## What the task requires
Answer these questions from the localization article below:
1. What process must a system go through before it can be localized?
2. Besides keywords in forms, which results of those forms does the article say should be translated?
3. On what date was the article posted?

## Supplied text
══════

5 Things to Consider When Localizing Your Software Solution

Tim Lozier
by Tim Lozier on Thu, Nov 04, 2010

localization 5steps

Enterprises today are often not isolated to once corner of the globe—they span continents. With organizations sharing information across the globe, it is more crucial than ever to ensure harmonized communication within these global networks. Luckily, localization technology makes it possible to break down the language barrier, ensure efficient communication, and create streamlined business processes regardless of whether your enterprise ranges from the US to Timbuktu.

To ease the burden of localization, we’re going to take a look at the 5 things that must be considered when localizing your software solution:

1) The First Step to Localization is Internationalization: Before the system can be localized, you must “prime” it first. It must be internationalized. Internationalization is the process of creating software that can be easily adapted to other countries and is essentially the process of preparing software for localization once implemented (your primer).

Internationalization removes all cultural assumptions from the software, which prepares it for potential use in any language. This makes for easy adaptation without the need for extensive configuration or customization. This allows for seamless adaptation of localized nomenclature, formats, glossaries, and other features that vary from country to country. Essentially, for a truly global solution, localization and internationalization must go hand in hand.

2) A Localized Glossary of Terms is Essential: For efficient localization, it’s important that different languages are not stacked upon each other in a master glossary but are instead offered in separate glossaries. This enhances ease-of-use tenfold. It allows each locale access to its own glossary, which reduces the performance strain on a master glossary that contains every language.

3) Cultural Differences Must be Translated to the Minutest Detail: Localization must not just translate the language, but translate cultural differences as well. This includes all cultural aspects including calendar holidays, currency, address formats, and even down to colors (because a color that is acceptable in one culture may have negative connotations in another).

4) Provide a Centralized Environment: Another must for truly effective localization, is to implement a solution that mitigates the need for duplicate configurations to be made for each language. A localization solution that provides a centralized environment for all localized languages allows changes that are made in one location to be made across the enterprise. This aspect greatly enhances convenience for the end user and increases functionality across the enterprise.

5) Provide Enhanced Reporting: Localization must provide an extremely detailed level of translation—for example, it is important to translate keywords in forms as well as their resulting intelligence, such as reports and charts. Localization to this level of detail ensures that a keyword entered in one language has the same meaning as that keyword entered in another language. This ability enhances the resulting report view, because there will not be duplicate categories for each reportable event entered within the global enterprise.

══════

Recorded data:
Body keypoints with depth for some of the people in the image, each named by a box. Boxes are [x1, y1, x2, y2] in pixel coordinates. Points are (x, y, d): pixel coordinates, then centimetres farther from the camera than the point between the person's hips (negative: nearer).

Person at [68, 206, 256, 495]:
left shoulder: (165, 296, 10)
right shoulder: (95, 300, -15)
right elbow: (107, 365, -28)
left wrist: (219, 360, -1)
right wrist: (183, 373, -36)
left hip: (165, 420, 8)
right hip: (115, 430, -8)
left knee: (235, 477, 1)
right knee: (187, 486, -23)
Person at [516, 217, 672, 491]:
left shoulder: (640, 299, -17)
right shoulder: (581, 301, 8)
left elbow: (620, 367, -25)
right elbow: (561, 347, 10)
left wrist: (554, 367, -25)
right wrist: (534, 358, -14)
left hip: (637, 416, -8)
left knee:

══════

## Problem solution
1. Internationalization
2. Reports and charts
3. Thursday, November 4, 2010